In this issue of Advances in Digestive Medicine, Chang et al¹³ aimed to investigate the chemoprevention effect of HRT on HCC risk and overall survival in women with chronic hepatitis C, and some interesting findings were disclosed after a long period of follow-up. In this retrospective population-based cohort study using data from Taiwan's National Health Insurance Research Database, 1022 patients who received HRT and 1022 matched controls were recruited, and HRT was independently associated with a reduced risk of HCC (adjusted hazard ratio 0.49). Moreover, the patient mortality rate was lower in the HRT treated group, when compared to that of the control group. However, several concerns in the study design should be considered for adjustments in the future studies. First, several important risk factors of HCC development were not included for analysis. For example, the degree of liver fibrosis, HCV virological data, and the time interval between antiviral therapy and the study index date. Second, the indication bias coming from HRT should be carefully avoided. The blood estrogen levels in matched controls who did not receive HRT, particularly in young patients, could be within the normal ranges. In other words, the blood hormone levels in patients receiving HRT could be even lower than those in the young controls. Therefore, the study design to examine the hypothesis that HRT for hormone-lacking patients might reduce HCC risk, could not be precise. Third, HCV eradication therapy has come very easy to achieve a sustained virological response in the era of direct-acting antiviral agents nowadays; therefore, the study data for most patients (>70%) who did not receive any HCV antiviral therapy, may need to be revised. In the future, the role of HRT in the prevention of HCC should be tested amongst patients who have received HCV eradication therapy. Fourth, the patient proportions of underlying comorbidities, such as coronary arterial disease, were significantly different between the two study groups. Therefore, the data regarding patient survival might not be comparable between the two study groups, and should not be only simply examined by a log-rank test. A sufficient adjustment for the baseline patient characteristics can improve the survival analysis.
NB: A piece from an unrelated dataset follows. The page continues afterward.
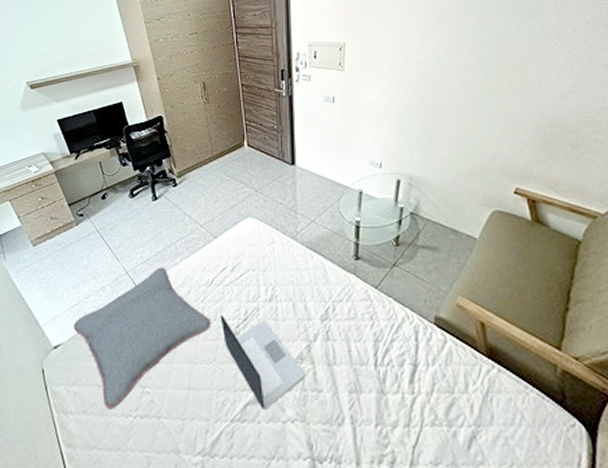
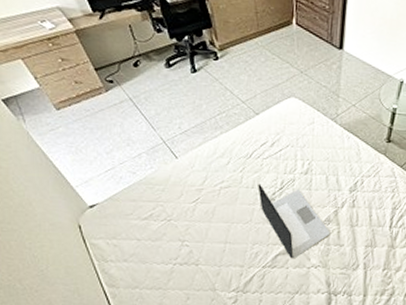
pillow: present [74,267,211,409] -> none [110,138,249,258]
Last but not the least, the safety concern should be fully discussed before applying HRT in clinical practice. With the concerns of adverse effects from HRT, current guidelines only recommend HRT for symptomatic postmenopausal women.¹⁴ About three decades ago, preventive HRT was advocated for the prevention of osteoporotic fractures and coronary arterial diseases according to the results from observational studies. However, in the following years, serious harm from preventive HRT was found in high-quality randomized clinical trials, with an increased risk for severe diseases, such as breast cancer, cardiovascular diseases, and dementia.¹⁵ In the study by Chang et al, the cumulative incidence of HCC was quite high amongst HCV-infected patients, particularly in the control group. Whether the reduced HCC development rate resulted in the higher overall survival rate in the HRT-treated group should be further clarified. Although a randomized clinical trial may resolve this dilemma, it will be difficult to be conducted due to the concern of HRT-related harm. However, for patients in a special population, in which the risk of HCC-related mortality is higher than that of HRT-related mortality, a well-designed HRT trial may remain considered. Anyway, according to the current evidence, although HRT may be related to a decreased risk of HCC, other preventive ways without potential serious adverse effects should be first considered for patients without symptomatic postmenopausal disorders.

The author declares no conflict of interest.